Want to become an instant expert in our filmmaker of the month without committing yourself to an entire filmography? Then you need the Hell Is For Hyphenates Cheat Sheet: we program you a double feature that will not only make for a great evening’s viewing, but will bring you suitably up-to-speed before our next episode lands…
OLDBOY (2003) and STOKER (2013)
It was the revenge trilogy that forced the name “Park Chan-wook” into every cinephiliac’s conversation in the mid-2000s, and the middle segment that made the trilogy itself a thing of legend. Fifteen years on, Oldboy is as wild, shocking, and (in parts) intentionally hilarious as it was upon its release. Usually, the years dull the sharp edges of the more sensationalist works, but not here. That’s why you’ll need to follow it up with something lighter, and only in Park’s filmography could the violent melodramatic thriller Stoker be considered lighter fare. Park didn’t miss a step as he leapt into English language cinema, directing Aussies Nicole Kidman, Mia Wasikowska, and Jacki Weaver in a seductively gothic tale of dysfunctional family and mysterious strangers.

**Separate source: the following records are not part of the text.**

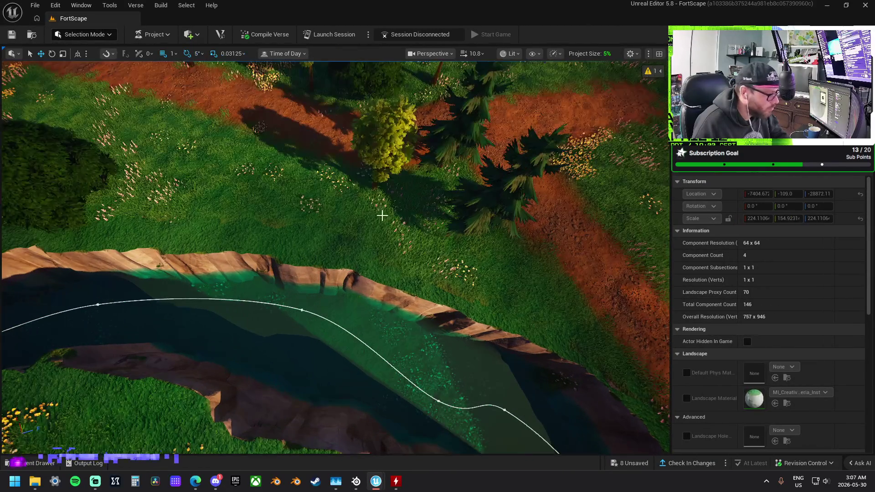
click(305, 224)
key(f)
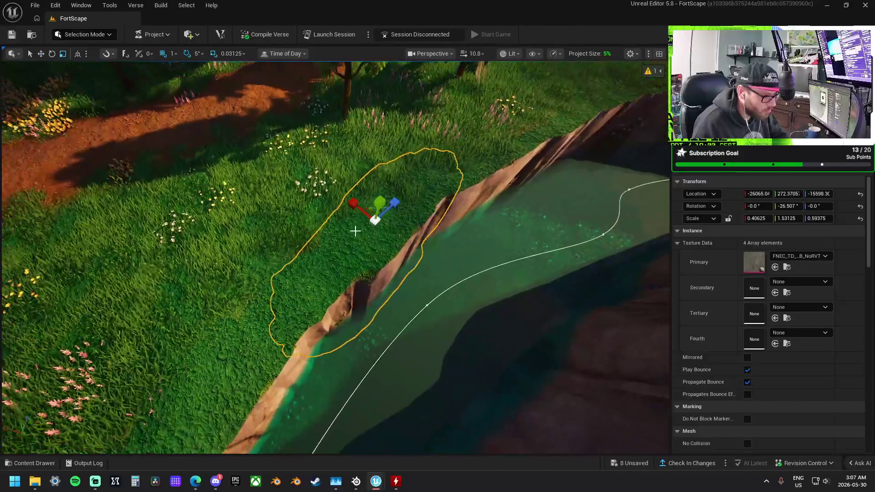
mouse_move(355, 203)
mouse_down()
mouse_move(371, 219)
mouse_move(333, 190)
mouse_move(342, 186)
mouse_up()
key(w)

Substitutions: If you can’t get or have already seen Oldboy, seek out Sympathy For Mr Vengeance (2002). Think Oldboy is full-on? Then line your stomach with something sturdy, because its antecedent makes it look like multiplex fodder. Mr Vengeance begins with deaf-mute factory worker losing his job and worrying about how he’s going to find a kidney transplant for his dying sister. And then it gets bleak. If you can’t get or have already seen Stoker, get your hands on The Handmaiden (2016). This erotic psychological thriller (look, that’s what Wikipedia calls it) is one of the most deftly-constructed films of recent memory, with just the right amount of twists and turns, and an astonishingly satisfying ending.
The Hidden Gem: Want to see something off the beaten path, a title rarely mentioned when people talk about the films of Park Chan-wook? Then you should track down Joint Security Area (2000). It’s not a terribly obscure title for Park fans, but given it was released prior to the vengeance trilogy, it may have escaped the attention of many. Which is a shame, because if you can make it through the first act (which admittedly plays like a badly-translated episode of JAG), you’ll find a film that is clever, political, touching, and funny.
The next episode of Hell Is For Hyphenates, featuring Briony Kidd talking the films of Park Chan-wook, will be released on 30 November 2018.